Zindanlarını Yusuf’lar için hazırlıyorlar, orası doğru ama kuyu dibinde kurbağaya çevirmek istedikleri, hepimiz. Dışarıdakiler için çok daha şeytanî bir planları var üstelik. İçeridekiler başlarını kaldırınca kuyunun ağzındaki daracık dörtgen gökyüzünü görecekler, dışarıdakiler ise kuyu tiplerindeki kendi olası geleceklerini!
Velhâsıl…
Bugün Serkan Onur Yılmaz, 365 gündür, yani güneş takviminin 1 tam yılıdır Bolu F Tipi’ndeki günlerini aç geçiriyor. Gönüllü açlığının hedefi kuyu tiplerine karşı durmak. Bu yazının önceki kısmında, yalnızca o ve yoldaşları için değil hepimiz için hazırlandığına, üstelik mimarisinin yalnızca içerinin değil dışarının da gayya kuyuları olduğuna sizleri ikna etmeye çalıştığım Kuyu Tipi Cezaevleri’ne karşı bir set, bir direniş hattı oluşturmak.
Sosyal ağda yazdıklarımı burada tekrarlamak istiyorum çünkü “velhâsıl” diye yazacağım her şeyi orada yazmıştım ve bu kadar yalın ve yakıcı bir sorunun gündemini sözle değil eylemle doldurmak gerektiği açık:
Bizi bugünkü karanlığa mahkûm eden olayların belki en önemlisi F Tiplerini uygulamak için yapılan 19 Aralık 2000 katliamıydı. Yeni ve daha vahşi “ceza” uygulamaları her zaman daha berbat bir ülke demektir. Serkan Onur Yılmaz’ın Kuyu Tipi’ne karşı direnişi tam 1 yıl önce başladı. Kuyu Tipi adımının sahte barış iklimi altında atılması, şimdilik “en marjinallerin” konması kimseyi yanıltmasın, siyasi çekişmeler dikkat dağıtmasın.
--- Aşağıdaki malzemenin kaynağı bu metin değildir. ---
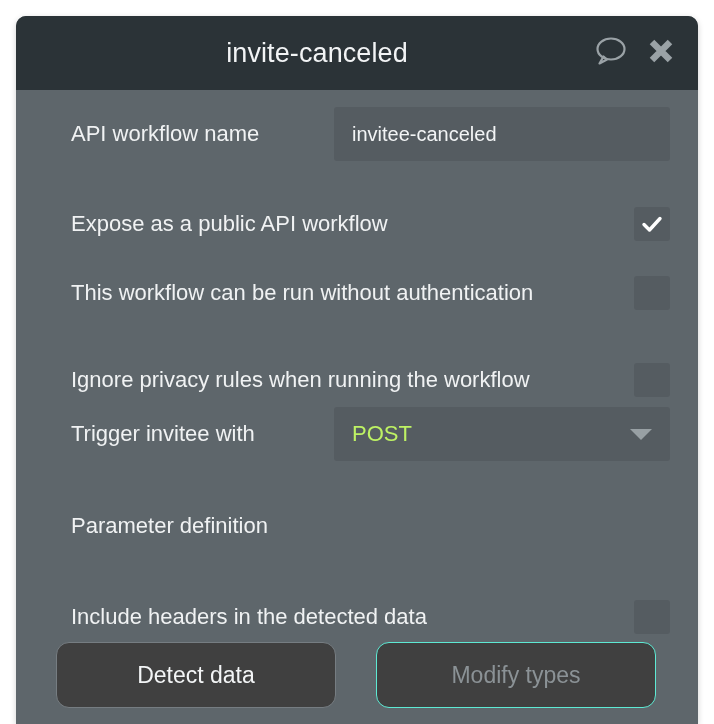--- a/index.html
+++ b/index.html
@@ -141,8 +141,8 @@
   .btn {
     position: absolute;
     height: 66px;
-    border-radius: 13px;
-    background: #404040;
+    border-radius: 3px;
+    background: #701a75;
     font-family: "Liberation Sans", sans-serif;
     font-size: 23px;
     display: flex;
Kuyu Tipleri -bugün düzen gazetecilerinin, CHP’lilerin bile atıldığı F Tipleri gibi- mevcut sisteme biat etmeyen herkese yapıldı. Kuyu Tipi hapishanelere karşı yapılan direnişe destek vermek, herhangi bir siyasete destek vermek değil, kendi geleceğine destek vermek demek. Tıpkı Grup Yorum sansürüne karşı çıkmanın bir siyasete destek vermek demek olmadığı, sanatın özgürlüğüne taraf olmak demek olduğu gibi. Egemenlerin ellerini ovuşturarak izlediği ve muhtemelen de türlü yöntemlerle teşvik ettiği sol içi çelişkilerin bu dönemde artması tesadüf değil. Bu rüzgâra kapılmak, yeni yenilgilere kapı açmak demek.
Yenilgilerse, kuyu dibine hapsedilmiş bir memleket derinliğinde olacak.